##### Records for this exercise

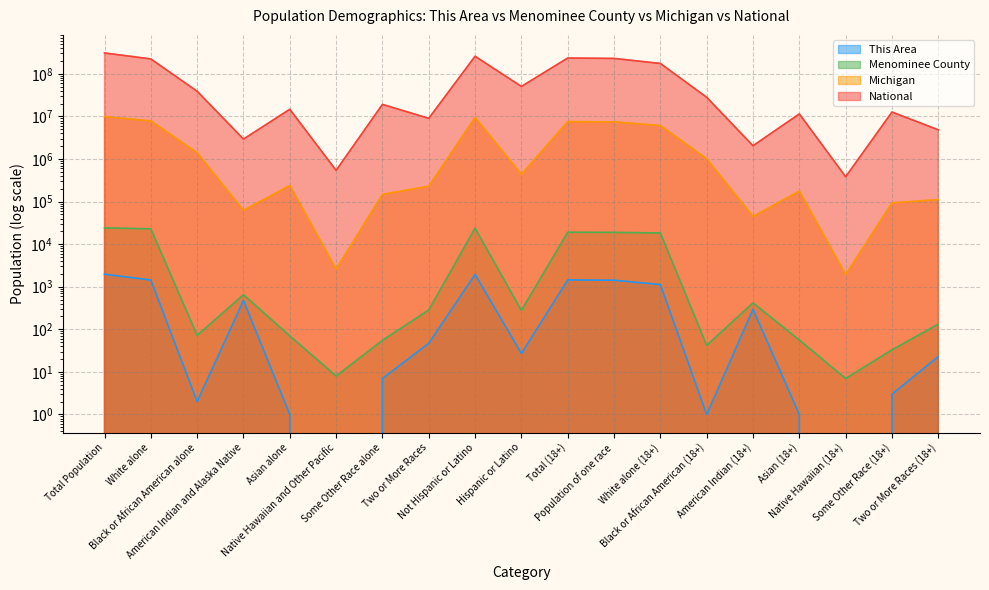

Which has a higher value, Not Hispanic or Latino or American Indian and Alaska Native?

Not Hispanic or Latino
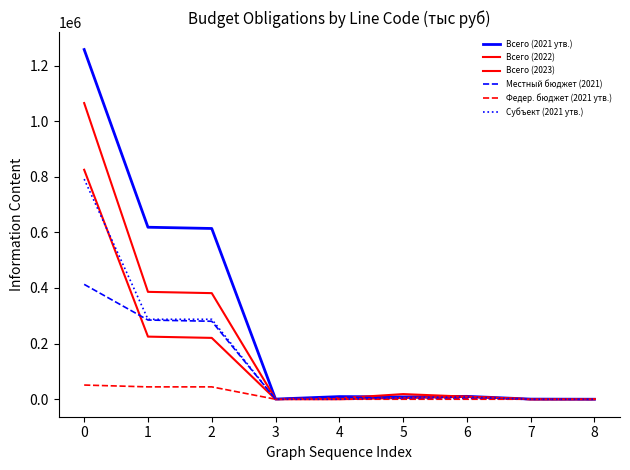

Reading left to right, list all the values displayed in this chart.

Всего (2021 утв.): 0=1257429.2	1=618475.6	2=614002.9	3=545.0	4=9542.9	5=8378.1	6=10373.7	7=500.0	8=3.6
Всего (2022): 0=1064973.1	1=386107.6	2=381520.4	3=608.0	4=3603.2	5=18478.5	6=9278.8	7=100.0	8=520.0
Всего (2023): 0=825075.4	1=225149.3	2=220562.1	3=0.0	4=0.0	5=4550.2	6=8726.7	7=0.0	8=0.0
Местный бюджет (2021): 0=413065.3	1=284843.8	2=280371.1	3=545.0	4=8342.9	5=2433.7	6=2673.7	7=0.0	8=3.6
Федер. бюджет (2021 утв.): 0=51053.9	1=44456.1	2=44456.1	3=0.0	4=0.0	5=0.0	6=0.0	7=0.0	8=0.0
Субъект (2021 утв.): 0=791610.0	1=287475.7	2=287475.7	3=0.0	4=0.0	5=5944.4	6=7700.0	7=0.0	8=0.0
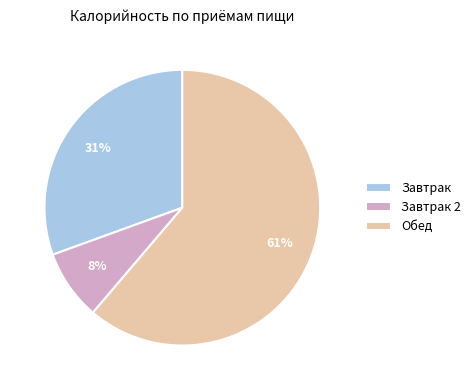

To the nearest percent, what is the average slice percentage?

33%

##########

» Exercise details: Copy out each line of the data above that contains the string "Всего". Case counts.

» Exercise result:
Всего (2021 утв.): 0=1257429.2	1=618475.6	2=614002.9	3=545.0	4=9542.9	5=8378.1	6=10373.7	7=500.0	8=3.6
Всего (2022): 0=1064973.1	1=386107.6	2=381520.4	3=608.0	4=3603.2	5=18478.5	6=9278.8	7=100.0	8=520.0
Всего (2023): 0=825075.4	1=225149.3	2=220562.1	3=0.0	4=0.0	5=4550.2	6=8726.7	7=0.0	8=0.0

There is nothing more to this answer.